* Work item
Find every line in the entries that holds the string "Bureau" and report it.

+++ Supplied information

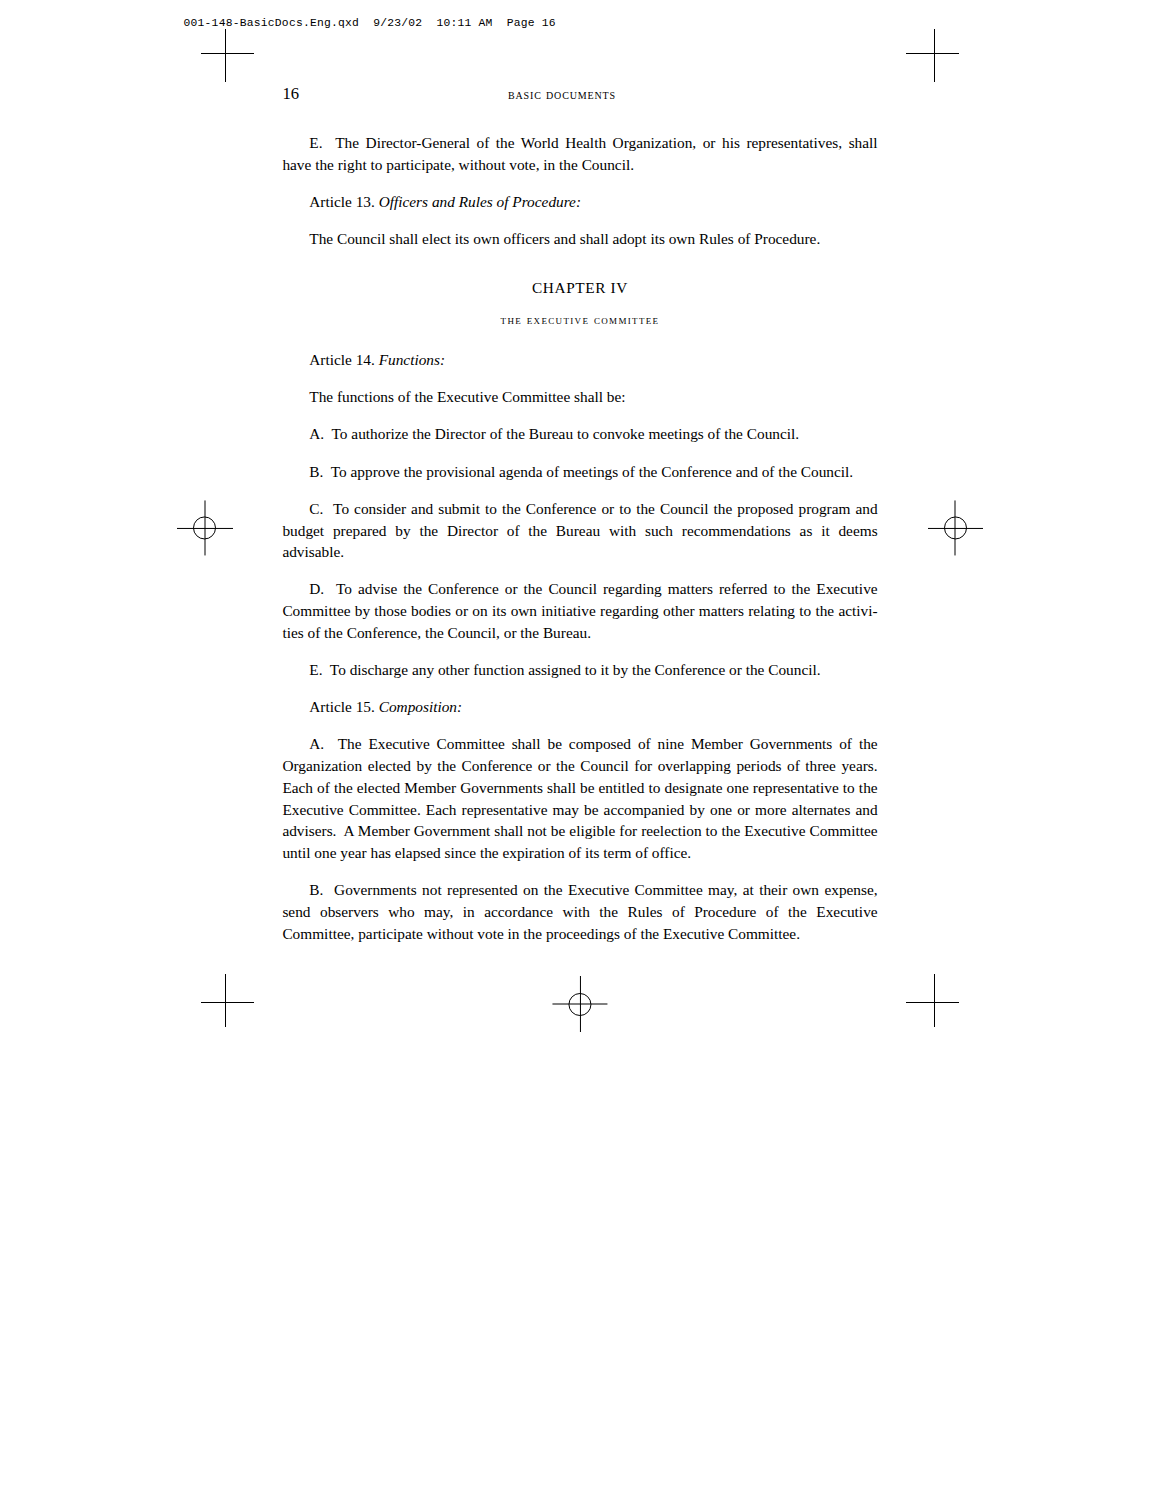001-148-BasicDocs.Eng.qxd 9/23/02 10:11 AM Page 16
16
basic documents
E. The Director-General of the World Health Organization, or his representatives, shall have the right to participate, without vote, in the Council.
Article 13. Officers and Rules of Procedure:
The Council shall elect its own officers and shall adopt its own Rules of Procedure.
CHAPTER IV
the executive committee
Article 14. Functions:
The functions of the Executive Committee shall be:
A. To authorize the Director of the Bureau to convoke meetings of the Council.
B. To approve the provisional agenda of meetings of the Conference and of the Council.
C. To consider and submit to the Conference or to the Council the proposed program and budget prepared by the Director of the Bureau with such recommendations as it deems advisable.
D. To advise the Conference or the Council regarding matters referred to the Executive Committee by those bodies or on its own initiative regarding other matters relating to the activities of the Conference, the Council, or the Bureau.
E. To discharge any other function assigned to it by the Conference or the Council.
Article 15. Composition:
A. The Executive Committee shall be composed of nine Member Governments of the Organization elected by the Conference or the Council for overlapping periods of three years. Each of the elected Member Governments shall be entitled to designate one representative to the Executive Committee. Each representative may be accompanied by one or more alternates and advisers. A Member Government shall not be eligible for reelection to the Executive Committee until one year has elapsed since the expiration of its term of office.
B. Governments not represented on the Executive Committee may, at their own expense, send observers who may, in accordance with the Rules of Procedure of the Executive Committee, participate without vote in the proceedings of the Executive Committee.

++++++

* Solution
A. To authorize the Director of the Bureau to convoke meetings of the Council.
C. To consider and submit to the Conference or to the Council the proposed program and budget prepared by the Director of the Bureau with such recommendations as it deems advisable.
D. To advise the Conference or the Council regarding matters referred to the Executive Committee by those bodies or on its own initiative regarding other matters relating to the activities of the Conference, the Council, or the Bureau.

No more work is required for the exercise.